I have received the following problem:
Concider the following simple model of a neuron
z = wx + b logits,
yˆ = g(z) activation,
L2 (w, b) = 12 (y − ŷ)^2 quadratic loss (Mean Squared Error (MSE), L2 loss, l2-norm),
L1 (w, b) = |y − yˆ| absolut value loss (Mean Absolut Error (MAE), L1 loss, l1-norm),
with x,w,b ∈ R. Calculate the derivatives ∂L/∂w and ∂L/∂b for updating the weight w and bias b. Determine the results for both loss functions (L1, L2) and assume a sigmoid and a tanh activation function g(z). Write down all steps of your derivation. Hint: You have to use the chain rule.
I have considered the following approach for example L2 derived after w:
\begin{equation}
L_2 = \frac{1}{2} (y - \hat{y})^2 = \frac{1}{2} \left( y - g(z) \right)^2 = \frac{1}{2} \left( y - g(wx + b) \right)^2 = \frac{1}{2} \left( y - \frac{1}{1 + e^{-wx + b}} \right)^2
\end{equation}
This expression could then be easily derived using the chain rule.
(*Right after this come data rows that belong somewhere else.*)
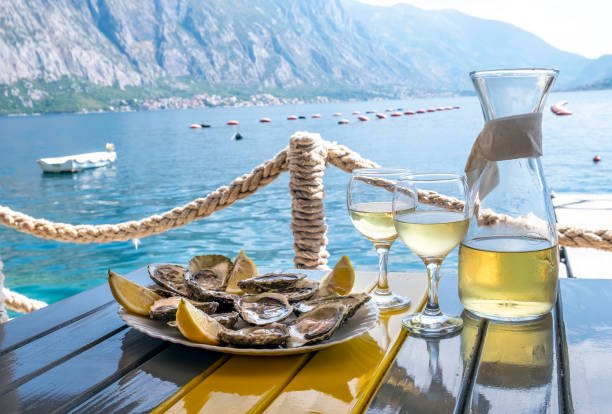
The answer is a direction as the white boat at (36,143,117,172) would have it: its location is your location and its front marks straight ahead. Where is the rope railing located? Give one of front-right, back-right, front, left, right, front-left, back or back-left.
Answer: left

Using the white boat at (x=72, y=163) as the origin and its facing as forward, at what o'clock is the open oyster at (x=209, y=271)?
The open oyster is roughly at 9 o'clock from the white boat.

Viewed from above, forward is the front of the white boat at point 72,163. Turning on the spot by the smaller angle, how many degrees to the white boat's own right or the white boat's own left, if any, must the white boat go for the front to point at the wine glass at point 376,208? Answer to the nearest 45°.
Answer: approximately 90° to the white boat's own left

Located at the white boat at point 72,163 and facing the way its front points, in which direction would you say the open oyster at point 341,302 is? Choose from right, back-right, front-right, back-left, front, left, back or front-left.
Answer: left

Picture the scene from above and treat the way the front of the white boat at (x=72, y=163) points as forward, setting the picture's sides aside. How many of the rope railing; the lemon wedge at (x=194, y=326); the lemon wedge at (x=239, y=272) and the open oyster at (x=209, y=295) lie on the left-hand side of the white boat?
4

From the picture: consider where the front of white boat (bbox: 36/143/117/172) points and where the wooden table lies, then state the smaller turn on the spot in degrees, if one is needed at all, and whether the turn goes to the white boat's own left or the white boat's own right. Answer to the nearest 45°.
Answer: approximately 90° to the white boat's own left

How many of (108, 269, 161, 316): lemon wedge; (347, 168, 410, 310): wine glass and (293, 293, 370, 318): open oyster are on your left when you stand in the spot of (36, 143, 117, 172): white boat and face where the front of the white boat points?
3

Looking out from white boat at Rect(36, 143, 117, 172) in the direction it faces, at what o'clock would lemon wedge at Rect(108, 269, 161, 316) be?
The lemon wedge is roughly at 9 o'clock from the white boat.

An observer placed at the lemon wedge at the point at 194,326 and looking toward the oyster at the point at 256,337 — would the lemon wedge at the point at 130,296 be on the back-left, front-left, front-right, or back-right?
back-left

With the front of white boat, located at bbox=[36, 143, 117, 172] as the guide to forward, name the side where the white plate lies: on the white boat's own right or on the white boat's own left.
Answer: on the white boat's own left

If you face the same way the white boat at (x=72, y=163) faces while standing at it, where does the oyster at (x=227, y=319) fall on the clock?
The oyster is roughly at 9 o'clock from the white boat.

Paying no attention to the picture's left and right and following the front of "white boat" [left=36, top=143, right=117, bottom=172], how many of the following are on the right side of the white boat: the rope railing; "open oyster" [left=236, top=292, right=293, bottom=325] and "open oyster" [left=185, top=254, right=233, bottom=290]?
0

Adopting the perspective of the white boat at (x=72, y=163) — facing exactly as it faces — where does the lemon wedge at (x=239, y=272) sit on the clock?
The lemon wedge is roughly at 9 o'clock from the white boat.

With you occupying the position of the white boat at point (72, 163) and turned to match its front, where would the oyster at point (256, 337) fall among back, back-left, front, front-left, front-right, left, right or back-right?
left

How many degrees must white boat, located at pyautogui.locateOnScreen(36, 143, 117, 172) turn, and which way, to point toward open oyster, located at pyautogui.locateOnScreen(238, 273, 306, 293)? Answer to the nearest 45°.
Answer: approximately 90° to its left

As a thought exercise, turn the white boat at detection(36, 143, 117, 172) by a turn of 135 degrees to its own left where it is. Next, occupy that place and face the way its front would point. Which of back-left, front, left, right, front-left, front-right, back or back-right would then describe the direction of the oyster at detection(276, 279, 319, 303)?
front-right

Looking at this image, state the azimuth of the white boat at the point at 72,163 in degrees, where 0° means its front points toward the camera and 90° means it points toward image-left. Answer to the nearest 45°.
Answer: approximately 90°

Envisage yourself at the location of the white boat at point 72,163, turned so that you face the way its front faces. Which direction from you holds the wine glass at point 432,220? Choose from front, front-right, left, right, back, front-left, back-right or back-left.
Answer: left

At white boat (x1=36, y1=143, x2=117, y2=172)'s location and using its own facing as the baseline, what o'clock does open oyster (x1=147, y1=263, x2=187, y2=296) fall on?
The open oyster is roughly at 9 o'clock from the white boat.
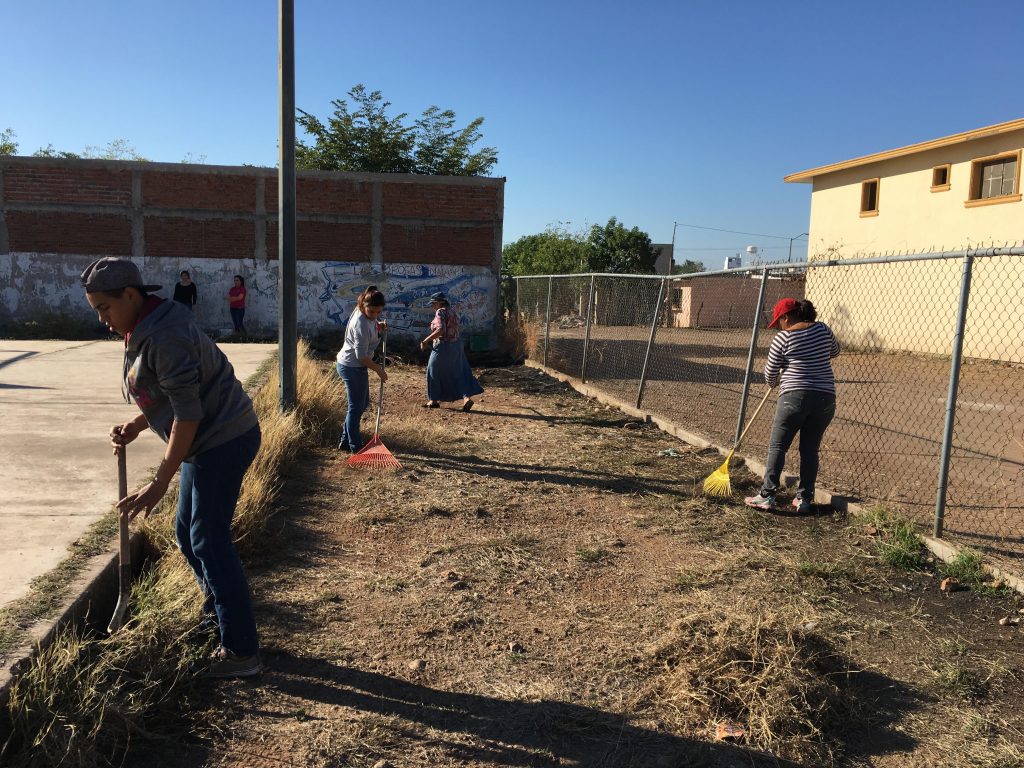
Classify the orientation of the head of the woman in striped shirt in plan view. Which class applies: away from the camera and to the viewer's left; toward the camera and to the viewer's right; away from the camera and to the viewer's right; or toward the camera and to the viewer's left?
away from the camera and to the viewer's left

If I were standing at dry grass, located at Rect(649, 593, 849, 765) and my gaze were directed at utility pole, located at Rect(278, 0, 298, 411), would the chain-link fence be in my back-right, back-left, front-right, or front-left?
front-right

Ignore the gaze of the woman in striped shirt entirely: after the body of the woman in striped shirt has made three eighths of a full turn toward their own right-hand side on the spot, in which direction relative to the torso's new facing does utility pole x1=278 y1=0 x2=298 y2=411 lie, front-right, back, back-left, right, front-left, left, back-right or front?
back

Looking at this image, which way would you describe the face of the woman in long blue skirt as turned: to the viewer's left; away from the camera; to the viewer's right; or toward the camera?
to the viewer's left

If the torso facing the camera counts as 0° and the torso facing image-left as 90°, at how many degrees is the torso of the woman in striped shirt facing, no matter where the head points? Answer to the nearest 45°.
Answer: approximately 135°

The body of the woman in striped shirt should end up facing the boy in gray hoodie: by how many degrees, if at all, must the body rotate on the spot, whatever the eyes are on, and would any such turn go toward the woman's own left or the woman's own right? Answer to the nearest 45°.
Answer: approximately 90° to the woman's own left

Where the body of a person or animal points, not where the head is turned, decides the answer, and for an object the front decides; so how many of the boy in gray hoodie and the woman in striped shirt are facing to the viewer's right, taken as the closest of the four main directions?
0

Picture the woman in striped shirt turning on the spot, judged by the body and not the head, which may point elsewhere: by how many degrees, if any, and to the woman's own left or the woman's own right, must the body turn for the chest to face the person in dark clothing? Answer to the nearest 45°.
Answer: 0° — they already face them

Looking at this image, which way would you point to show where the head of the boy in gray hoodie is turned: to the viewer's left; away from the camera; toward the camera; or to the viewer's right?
to the viewer's left

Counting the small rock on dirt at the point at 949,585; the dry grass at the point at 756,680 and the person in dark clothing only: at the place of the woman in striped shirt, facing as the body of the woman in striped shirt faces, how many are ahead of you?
1

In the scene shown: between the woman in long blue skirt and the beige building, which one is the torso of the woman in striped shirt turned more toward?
the woman in long blue skirt

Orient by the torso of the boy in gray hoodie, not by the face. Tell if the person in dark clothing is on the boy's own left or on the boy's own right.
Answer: on the boy's own right

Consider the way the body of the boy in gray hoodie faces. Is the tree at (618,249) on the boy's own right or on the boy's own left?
on the boy's own right

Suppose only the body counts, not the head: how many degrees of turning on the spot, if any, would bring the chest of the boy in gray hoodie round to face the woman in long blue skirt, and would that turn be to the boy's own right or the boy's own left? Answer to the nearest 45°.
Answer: approximately 135° to the boy's own right

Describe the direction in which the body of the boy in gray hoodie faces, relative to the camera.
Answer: to the viewer's left

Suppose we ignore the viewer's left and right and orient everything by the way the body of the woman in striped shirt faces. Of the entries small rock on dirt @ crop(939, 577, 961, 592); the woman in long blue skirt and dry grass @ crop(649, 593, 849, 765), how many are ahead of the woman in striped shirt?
1

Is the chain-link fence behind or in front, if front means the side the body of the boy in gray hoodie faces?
behind

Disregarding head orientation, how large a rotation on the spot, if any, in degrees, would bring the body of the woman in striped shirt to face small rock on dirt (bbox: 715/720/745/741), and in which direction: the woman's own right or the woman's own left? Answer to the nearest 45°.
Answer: approximately 135° to the woman's own left

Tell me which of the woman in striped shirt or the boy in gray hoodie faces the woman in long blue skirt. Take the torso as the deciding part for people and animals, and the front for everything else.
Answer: the woman in striped shirt
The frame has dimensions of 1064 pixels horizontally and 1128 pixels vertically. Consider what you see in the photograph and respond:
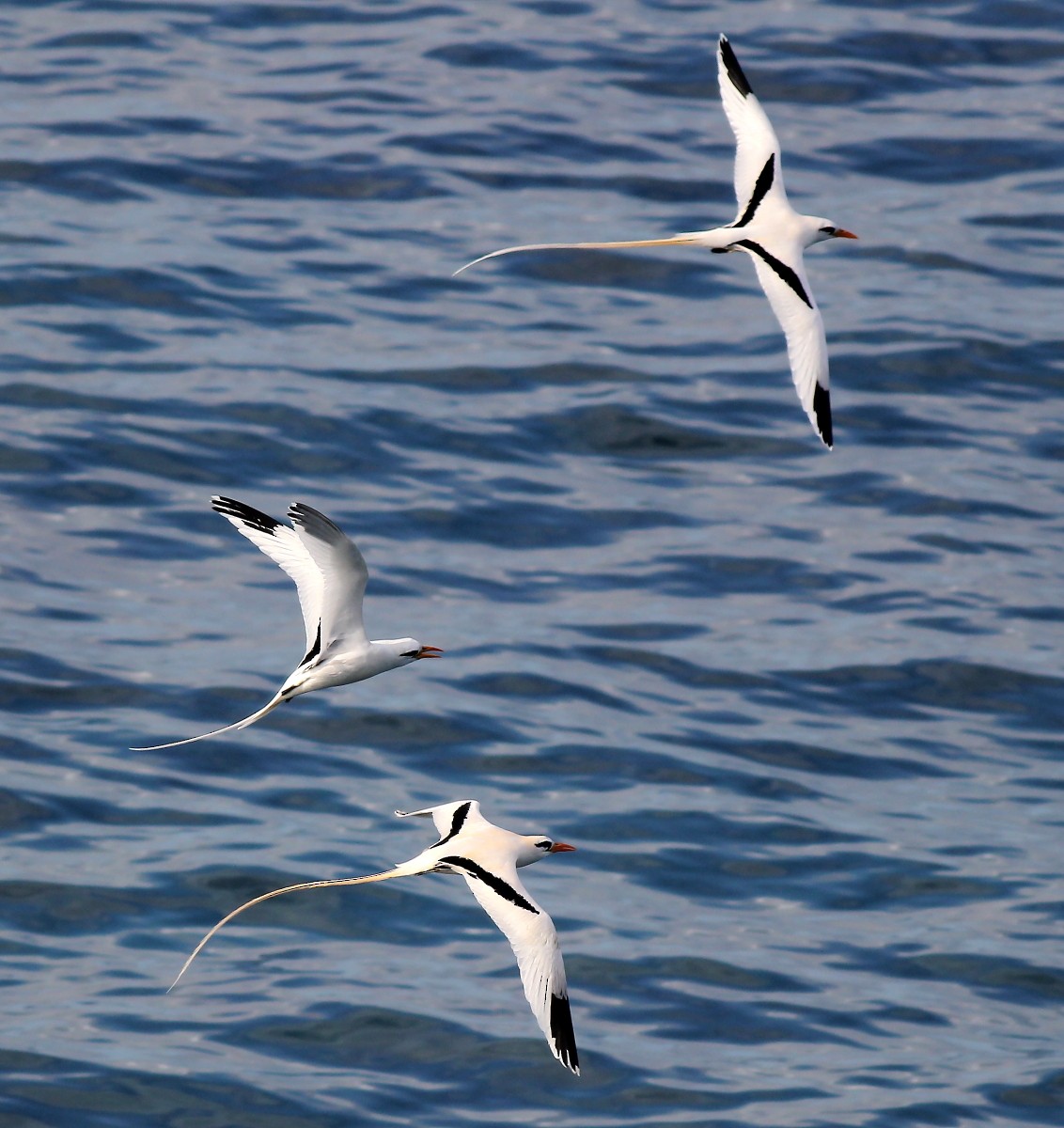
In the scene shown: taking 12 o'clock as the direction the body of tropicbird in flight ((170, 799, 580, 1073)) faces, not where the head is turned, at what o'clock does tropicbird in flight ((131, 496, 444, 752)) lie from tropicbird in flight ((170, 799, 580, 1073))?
tropicbird in flight ((131, 496, 444, 752)) is roughly at 8 o'clock from tropicbird in flight ((170, 799, 580, 1073)).

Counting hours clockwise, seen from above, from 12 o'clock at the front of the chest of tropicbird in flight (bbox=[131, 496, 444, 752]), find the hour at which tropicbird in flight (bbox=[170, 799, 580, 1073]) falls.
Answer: tropicbird in flight (bbox=[170, 799, 580, 1073]) is roughly at 2 o'clock from tropicbird in flight (bbox=[131, 496, 444, 752]).

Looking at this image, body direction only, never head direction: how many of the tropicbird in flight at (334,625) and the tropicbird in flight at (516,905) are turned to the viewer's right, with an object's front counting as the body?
2

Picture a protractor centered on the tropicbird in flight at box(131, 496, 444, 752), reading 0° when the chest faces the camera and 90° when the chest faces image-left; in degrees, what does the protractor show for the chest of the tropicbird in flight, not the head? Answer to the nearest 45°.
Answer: approximately 270°

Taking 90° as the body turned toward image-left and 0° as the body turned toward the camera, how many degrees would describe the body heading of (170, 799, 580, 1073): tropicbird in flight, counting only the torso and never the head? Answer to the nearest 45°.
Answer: approximately 270°

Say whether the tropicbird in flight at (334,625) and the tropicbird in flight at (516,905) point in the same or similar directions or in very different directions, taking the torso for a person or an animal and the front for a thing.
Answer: same or similar directions
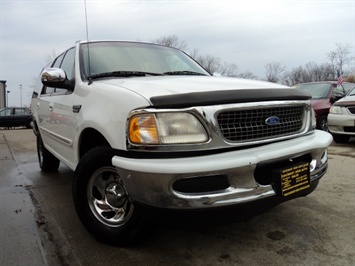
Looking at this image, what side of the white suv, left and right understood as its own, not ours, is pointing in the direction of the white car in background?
left

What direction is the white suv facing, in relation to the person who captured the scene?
facing the viewer and to the right of the viewer

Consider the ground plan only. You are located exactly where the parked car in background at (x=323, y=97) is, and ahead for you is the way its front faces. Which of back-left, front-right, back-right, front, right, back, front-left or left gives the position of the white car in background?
front-left

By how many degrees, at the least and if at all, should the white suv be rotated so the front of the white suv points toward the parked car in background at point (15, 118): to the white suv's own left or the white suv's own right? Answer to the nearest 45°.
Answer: approximately 180°

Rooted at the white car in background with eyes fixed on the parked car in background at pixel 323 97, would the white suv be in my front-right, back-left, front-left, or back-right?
back-left
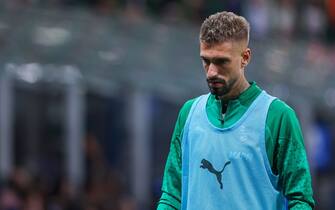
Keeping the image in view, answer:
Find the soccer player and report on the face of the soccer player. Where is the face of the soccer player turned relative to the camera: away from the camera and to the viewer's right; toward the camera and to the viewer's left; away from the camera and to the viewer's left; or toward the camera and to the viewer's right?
toward the camera and to the viewer's left

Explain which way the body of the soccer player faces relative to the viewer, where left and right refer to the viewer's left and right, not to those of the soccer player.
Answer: facing the viewer and to the left of the viewer
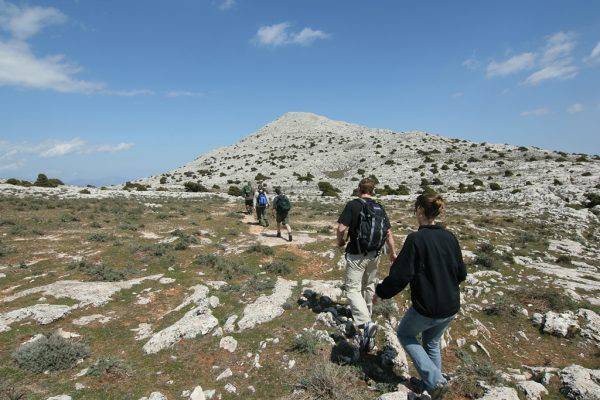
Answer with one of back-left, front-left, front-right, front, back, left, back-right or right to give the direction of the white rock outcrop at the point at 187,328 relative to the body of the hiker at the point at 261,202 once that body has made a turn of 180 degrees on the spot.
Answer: front

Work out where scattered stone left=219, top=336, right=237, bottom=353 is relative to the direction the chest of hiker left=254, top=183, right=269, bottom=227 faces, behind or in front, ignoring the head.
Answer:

However, in the literature I find the following approach:
\begin{equation}
\frac{\partial L_2}{\partial w} = \frac{\partial L_2}{\partial \hat{y}} \times \frac{\partial \hat{y}}{\partial z} \times \frac{\partial z}{\partial w} = -(y - \hat{y}) \times g'(z) \times x
\end{equation}
So which of the two approaches is the right one in this context? Or is there even an adner connection?